(Web page edit records)
BEGIN
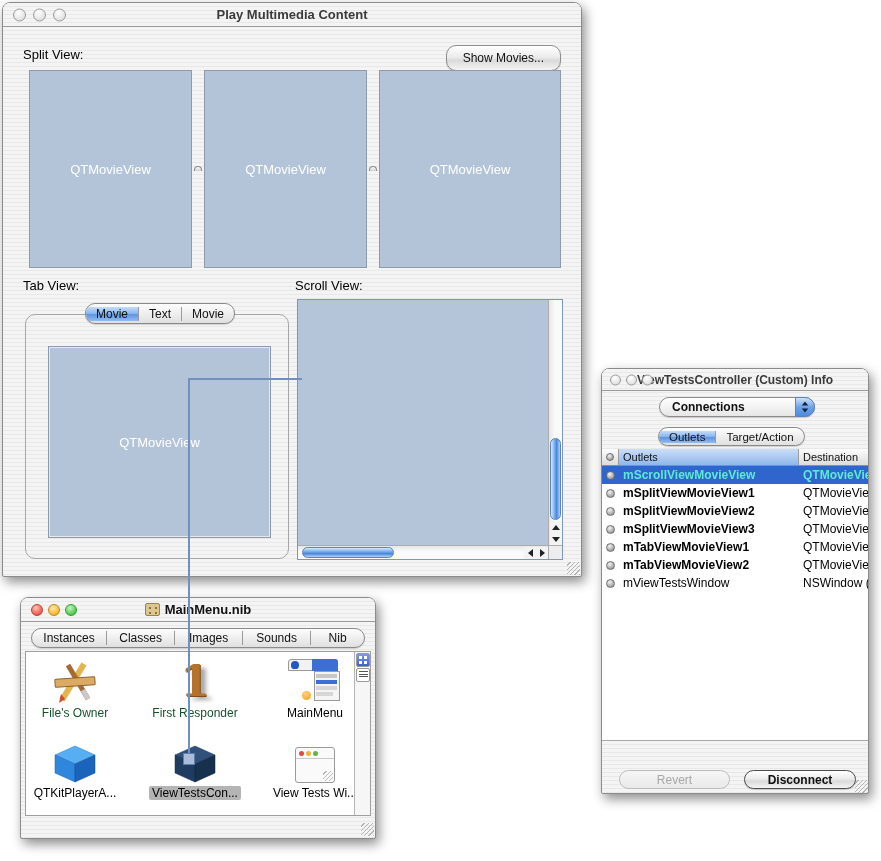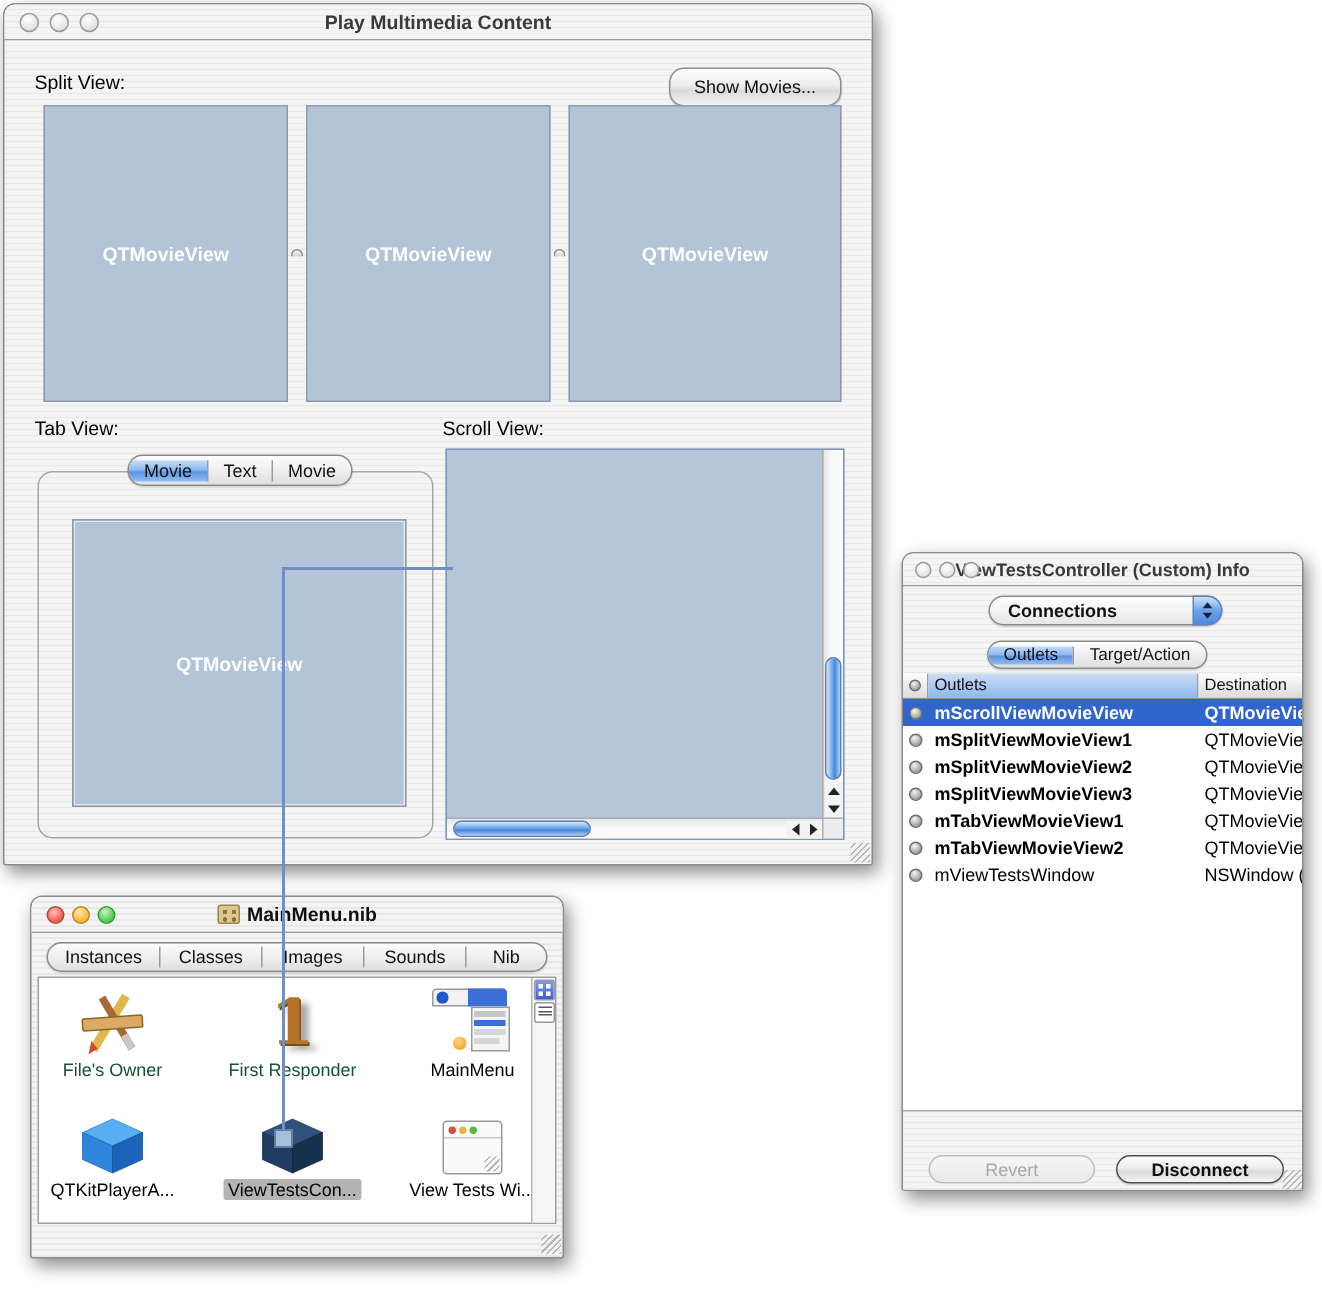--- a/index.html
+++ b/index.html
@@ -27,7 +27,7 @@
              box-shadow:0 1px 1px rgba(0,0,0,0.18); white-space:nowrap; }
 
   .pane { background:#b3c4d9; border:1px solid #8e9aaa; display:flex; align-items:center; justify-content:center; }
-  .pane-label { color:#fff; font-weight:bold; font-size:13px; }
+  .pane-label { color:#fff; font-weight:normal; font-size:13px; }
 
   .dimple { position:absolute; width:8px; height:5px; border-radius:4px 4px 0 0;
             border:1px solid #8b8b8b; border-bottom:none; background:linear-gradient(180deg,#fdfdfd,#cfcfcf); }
END
BEGIN
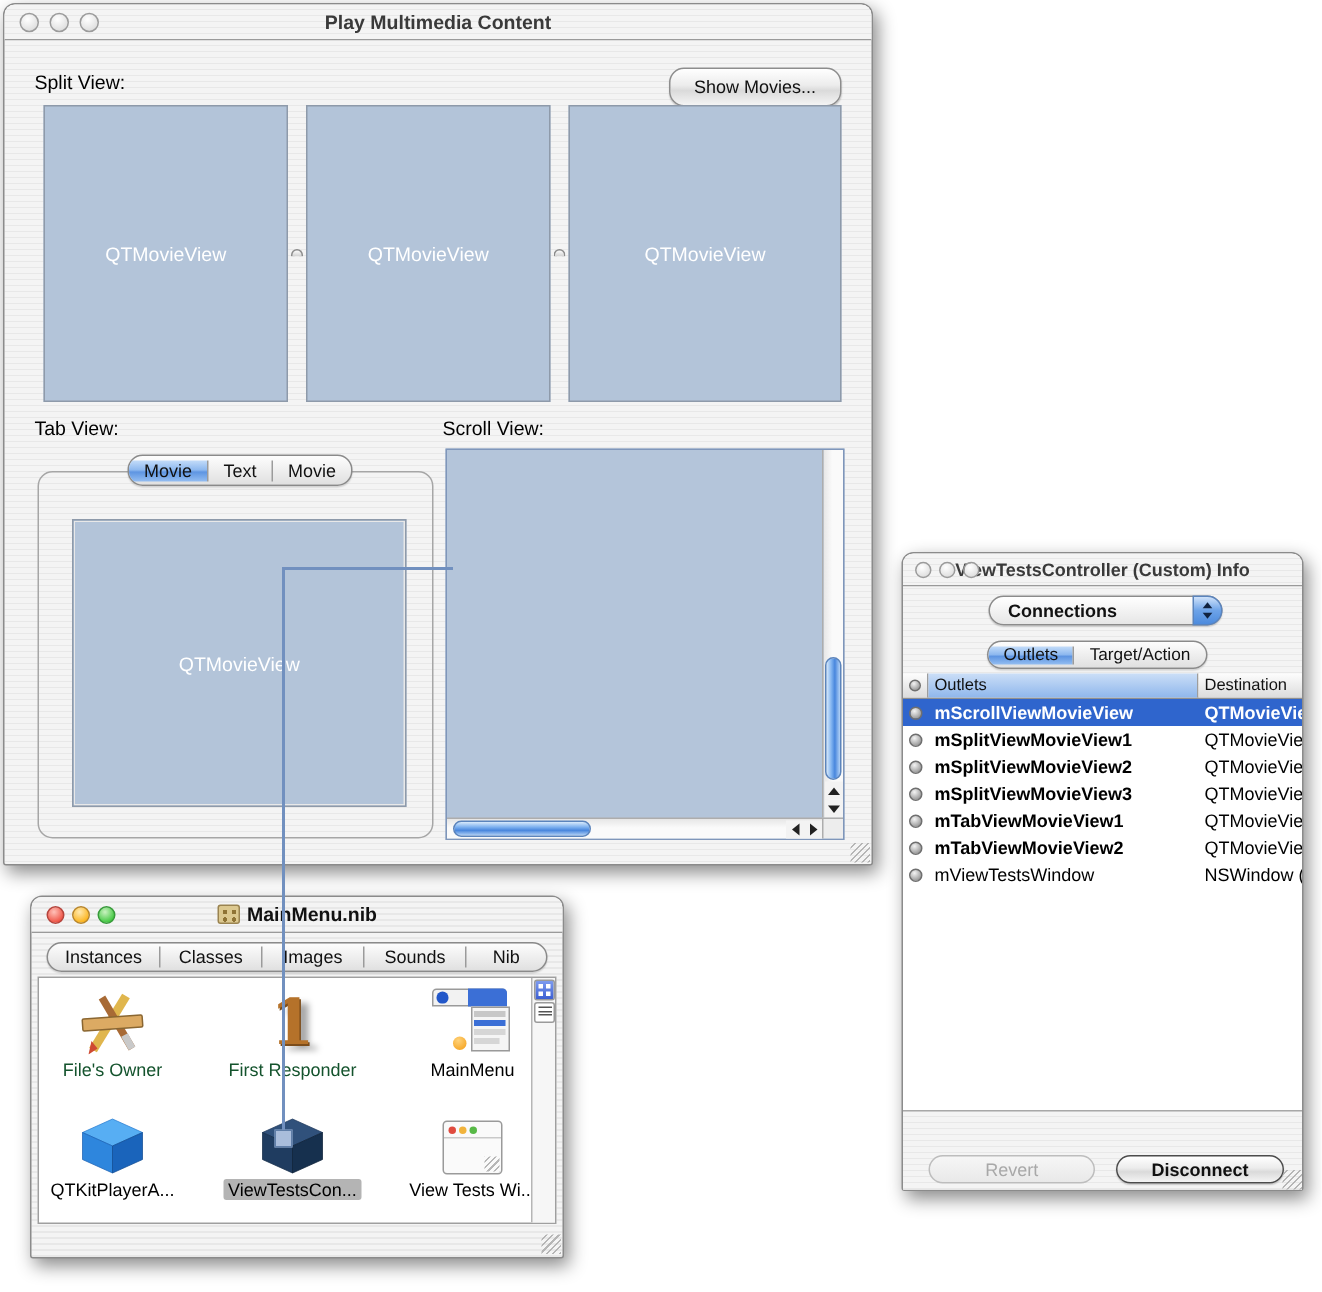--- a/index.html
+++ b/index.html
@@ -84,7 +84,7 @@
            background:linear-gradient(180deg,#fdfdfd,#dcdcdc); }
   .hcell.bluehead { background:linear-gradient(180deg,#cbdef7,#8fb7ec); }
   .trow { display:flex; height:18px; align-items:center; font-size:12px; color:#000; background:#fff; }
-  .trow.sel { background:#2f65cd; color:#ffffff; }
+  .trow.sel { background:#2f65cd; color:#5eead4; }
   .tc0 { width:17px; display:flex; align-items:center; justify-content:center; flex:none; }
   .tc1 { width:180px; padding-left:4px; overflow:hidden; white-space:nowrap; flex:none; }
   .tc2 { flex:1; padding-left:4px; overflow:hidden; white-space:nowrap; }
END
# [WORK INSTRUCTIONS]
Search the entries for the word "left" and show every line that has it.

# [RESULT OF THE TASK]
   .tc1 { width:180px; padding-left:4px; overflow:hidden; white-space:nowrap; flex:none; }
   .tc2 { flex:1; padding-left:4px; overflow:hidden; white-space:nowrap; }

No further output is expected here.